Relations between distance function and gradient on a Riemannian manifold

An exercise on my textbook, is to show that on a Riemannian manifold $M$, the distance $d(x,y)$ is equal to $\sup \{f(x)-f(y):f \in C^{\infty}(M)$, with $\|\nabla f\| \leq 1\}$.

Using $\langle\nabla f,X\rangle=X(f)$, it's easy to show that the left hand side is larger than the right one (i.e. $d(x,y) \geq sup\{...\}$). But I cannot found a simple solution to fix the other side.

I thought it could be done by approximationg $f(y)=d(x,y)$, which is a Lip-$1$ function, by a family of smooth function, but it may be too hard for a undergraduate textbook exercise. Or maybe we should consider find a $f$, whose gradient along a curve is just the curve's tangent vector field?
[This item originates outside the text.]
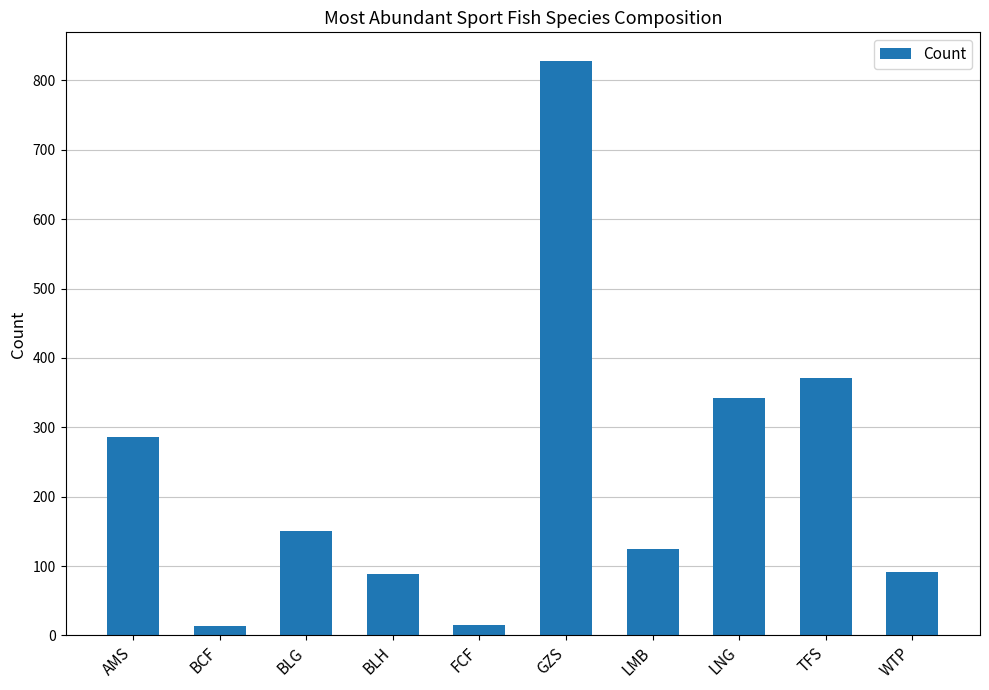

True or false: the data shows 89 at BLH.

True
Could you please give me some hint? Great thx!

As you said you were able to prove the first inequality, I will only prove the second one, i.e. \begin{equation}\sup \{ |f(x)-f(y)| : f \in C^{\infty}(M), || \nabla f|| \leq 1\}\leq d(x,y). \end{equation} As the distance function is defined as an infimum we will prove this by approximation. In these situations it‘s often easier to prove that for every $\epsilon>0$ the weaker inequality \begin{equation}\sup \{ |f(x)-f(y)| : f \in C^{\infty}(M), || \nabla f|| \leq 1\}\leq d(x,y)+\epsilon \end{equation}holds.
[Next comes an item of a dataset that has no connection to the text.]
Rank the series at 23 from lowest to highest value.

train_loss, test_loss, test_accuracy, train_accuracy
So let $\epsilon>0.$ By definition there exists a smooth curve $c:[0,1]\to M$ connecting $x$ and $y,$ such that $l(c)\leq d(x,y)+\epsilon.$ Then for every $f \in C^{\infty}(M)$ whose gradient is bounded by 1, we get by the CS inequality \begin{align*}|f(y)-f(x)|&=|f(c(1))-f(c(0))|\\&=\bigg|\int_0^1 (f\circ c)'(t) dt \bigg| \\&=\bigg| \int_0^1 \langle \nabla f (c(t)), c'(t)\rangle dt \bigg| \leq \int_0^1 |\langle \nabla f (c(t)), c'(t)\rangle| dt \\&\leq \int_0^1 \|\nabla f(c(t))\| \|c'(t)\|dt\\&\leq \int_0^1 \|c'(t)\| dt=l(c)\leq d(x,y)+\epsilon. \end{align*} Taking the supremum over all such $f$ we obtain the desired (weaker) inequality.